BY JOHN MAULDIN
Last week my British friend Jim Mellon sent me a fascinating article with an alarming title: “News from Euroland—Recession Imminent.”
Now, I am not one who falls prey to click-bait headlines (nor is Jim). And I’m also well aware that Europe’s economy is weakening. I would not have said recession was imminent but reading this article left me more than a little concerned.
The author, economist Victor Hill, ties events together in ways many haven’t considered.
Hill begins the piece this way.
Across Europe, and particularly in the 18-member Eurozone, the economic news is sobering. It’s now clear that the credit crunch in emerging markets which has played out over most of this year, plus the slowdown in China, are having negative consequences in Europe. Yet, despite the ongoing trauma of Brexit, the UK is cruising along relatively smoothly—for now.
A number of critical events are about to coincide…
Let’s look at them…
Monetary Drug Withdrawal
The first such event is the impending end of the European Central Bank’s quantitative easing “Asset Purchasing Programme.” The ECB has been buying bonds, stocks, and anything else that isn’t nailed down wholesale. Asset prices, in turn, have gone up.
Mario Draghi and his crew borrowed our Federal Reserve’s plan and made it even crazier. You can see in the chart they have been stepping down purchases. The pace should reach zero in early 2019.
Source: European Central Bank
This means the Eurozone will soon lose a monetary drug on which it has grown highly dependent.
But those 18 nations will not be the only ones affected. The larger EU needs a thriving core to stimulate growth for the whole continent.
Hard Brexit, Which Is Very Real
Hill’s second “critical event” is Brexit.
As of now its prospects look dim, at least without changes that the EU side says it won’t accept. That may not be true. As we have learned, European officials are masters at vowing inflexibility and then bending when forced.
Regardless, it is highly uncertain what happens next.
The UK gave formal notice it would leave the EU on March 29, 2019, whether terms of separation are reached by then or not. A “hard Brexit” would be chaotic, to say the least, as it would leave businesses trying to operate in a legal vacuum.
World Trade Organization rules might serve as a backstop in some matters but the massive trade volume between the UK and EU would certainly slow. Can they walk that notice back? Fudge a little bit on the date? This is the EU. They can do anything they bloody well like. Damn the rules and full speed ahead…
On the other hand, remaining in the EU would enrage the millions who voted to leave and probably bring down the May government. Where it would go from there is anyone’s guess.
It is hard to even imagine “democratic socialist” Jeremy Corbin as Prime Minister. So both economies are probably in for a shock unless some miracle produces orderly separation terms in the next three months, which seems unlikely.
The third critical event, says Hill, is the growing Italian crisis.
Now banks in Italy are having trouble refinancing their bond issues. That is forcing them to curtail lending to an already-weak private sector. Rising mortgage rates are cutting into consumer spending.

● **Data for this exercise**
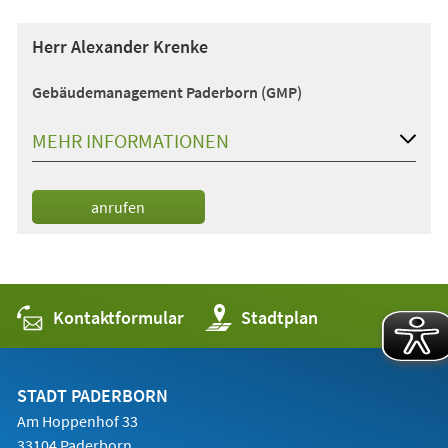
Herr Alexander Krenke
Gebäudemanagement Paderborn (GMP)
MEHR INFORMATIONEN
anrufen
Kontaktformular
(Öffnet
Stadtplan
in
einem
neuen
Tab)
STADT PADERBORN
Am Hoppenhof 33
33104 Paderborn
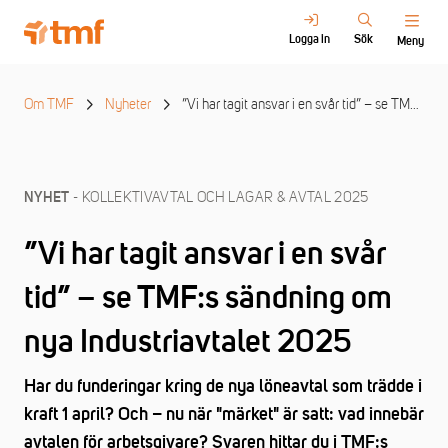
Logga in
Sök
Meny
Om TMF
Nyheter
”Vi har tagit ansvar i en svår tid” – se TMF:s sändning om nya Industriavtalet 2025
- KOLLEKTIVAVTAL OCH LAGAR & AVTAL 2025
NYHET
”Vi har tagit ansvar i en svår
tid” – se TMF:s sändning om
nya Industriavtalet 2025
Har du funderingar kring de nya löneavtal som trädde i
kraft 1 april? Och – nu när "märket" är satt: vad innebär
avtalen för arbetsgivare? Svaren hittar du i TMF:s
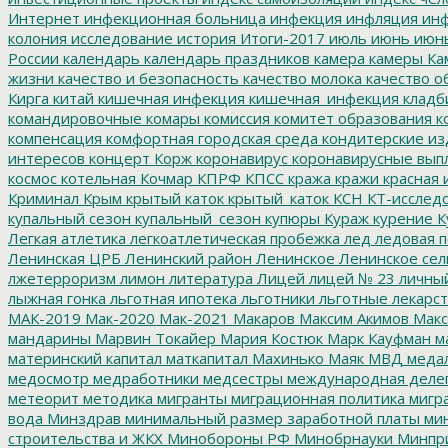
Интернет
инфекционная больница
инфекция
инфляция
инф
колония
исследование
история
Итоги-2017
июль
июнь
июн
России
календарь
календарь праздников
камера
камеры
Ка
жизни
качество и безопасность
качество молока
качество о
Кирга
китай
кишечная инфекция
кишечная_инфекция
кладб
командировочные
комары
комиссия
комитет образования
к
компенсация
комфортная городская среда
кондитерские из
интересов
концерт
Корж
коронавирус
коронавирусные вып
космос
котельная
Кочмар
КПРФ
КПСС
кража
кражи
красная 
Криминал
Крым
крытый каток
крытый_каток
КСН
КТ-исслед
купальный сезон
купальный_сезон
купюры
Кураж
курение
К
Легкая атлетика
легкоатлетическая пробежка
лед
ледовая п
Ленинская ЦРБ
Ленинский район
Ленинское
Ленинское сел
лжетерроризм
лимон
литература
Лицей
лицей № 23
личны
лыжная гонка
льготная ипотека
льготники
льготные лекарст
МАК-2019
Мак-2020
Мак-2021
Макаров
Максим Акимов
Макс
мандарины
Марвин Токайер
Мария Костюк
Марк Кауфман
ма
материнский капитал
маткапитал
Махинько
Маяк
МВД
меда
медосмотр
медработники
медсестры
международная деле
метеорит
методика
мигранты
миграционная политика
мигра
вода
Минздрав
минимальный размер заработной платы
мин
строительства и ЖКХ
Минобороны РФ
Минобрнауки
Минпр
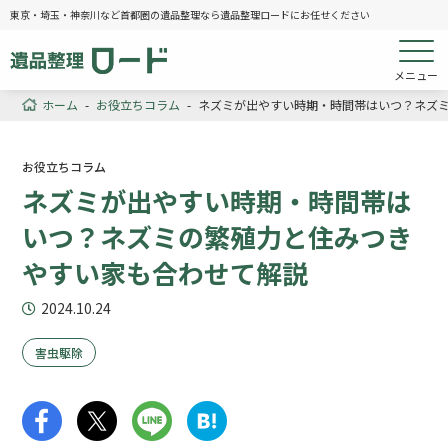
東京・埼玉・神奈川など首都圏の遺品整理なら遺品整理ロードにお任せください
メニュー
ホーム
-
お役立ちコラム
-
ネズミが出やすい時期・時間帯はいつ？ネズ
お役立ちコラム
ネズミが出やすい時期・時間帯は
いつ？ネズミの繁殖力と住みつき
やすい家も合わせて解説
2024.10.24
害虫駆除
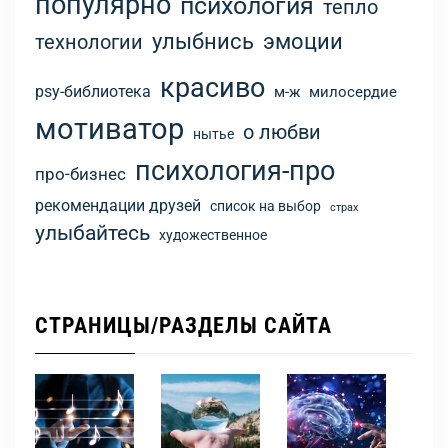
популярно
психология
тепло
улыбнись
эмоции
технологии
красиво
psy-библиотека
м-ж
милосердие
мотиватор
о любви
нытье
психология-про
про-бизнес
рекомендации друзей
список на выбор
страх
улыбайтесь
художественное
СТРАНИЦЫ/РАЗДЕЛЫ САЙТА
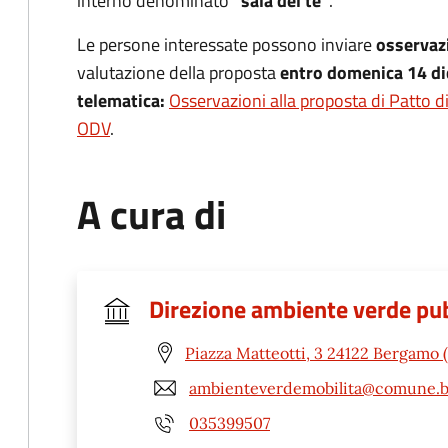
interno denominato
“sala del tè”
.
Le persone interessate possono inviare
osservazi
valutazione della proposta
entro domenica 14 d
telematica:
Osservazioni alla proposta di Patto di
ODV
.
A cura di
Direzione ambiente verde pub
Piazza Matteotti, 3 24122 Bergamo 
ambienteverdemobilita@comune.b
035399507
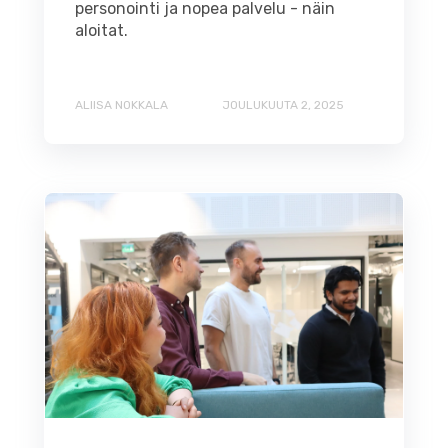
personointi ja nopea palvelu - näin
aloitat.
ALIISA NOKKALA
JOULUKUUTA 2, 2025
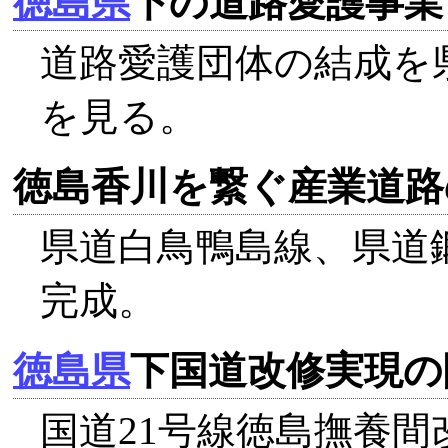
徳島県
下の道路愛護事業
道路愛護団体の結成を
を見る。
徳島香川を繋ぐ産業道路
県道白鳥鴨島線、県道
完成。
徳島県
下国道改修実現の
国道21号線徳島撫養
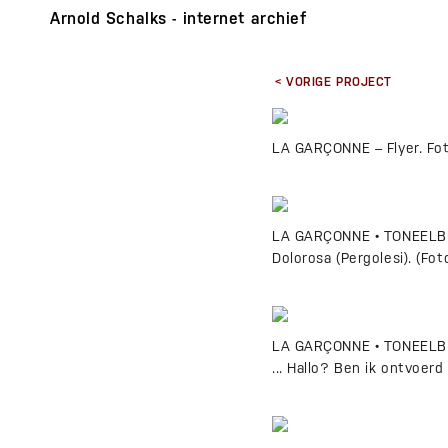
Arnold Schalks - internet archief
< VORIGE PROJECT
LA GARÇONNE – Flyer. Fo
LA GARÇONNE • TONEELBEEL
Dolorosa (Pergolesi). (Fo
LA GARÇONNE • TONEELBEEL
... Hallo? Ben ik ontvoe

● **Activities**
(A) In the article on Europe's economy, shorten the paragraph beginning "The UK gave formal notice" while keeping its main facts.
(B) In the records, swap "Stadtplan" for "Karte" in everything from the start of the records down to the line containing "avtalen för arbetsgivare?". Return only those lines and leave out the pictures.

● **Solved problems**
(A) The UK formally announced it would leave the EU on March 29, 2019, with or without agreed separation terms. A chaotic "hard Brexit" would leave businesses operating in a legal vacuum.

(B)
Herr Alexander Krenke
Gebäudemanagement Paderborn (GMP)
MEHR INFORMATIONEN
anrufen
Kontaktformular
(Öffnet
Karte
in
einem
neuen
Tab)
STADT PADERBORN
Am Hoppenhof 33
33104 Paderborn
Logga in
Sök
Meny
Om TMF
Nyheter
”Vi har tagit ansvar i en svår tid” – se TMF:s sändning om nya Industriavtalet 2025
- KOLLEKTIVAVTAL OCH LAGAR & AVTAL 2025
NYHET
”Vi har tagit ansvar i en svår
tid” – se TMF:s sändning om
nya Industriavtalet 2025
Har du funderingar kring de nya löneavtal som trädde i
kraft 1 april? Och – nu när "märket" är satt: vad innebär
avtalen för arbetsgivare? Svaren hittar du i TMF:s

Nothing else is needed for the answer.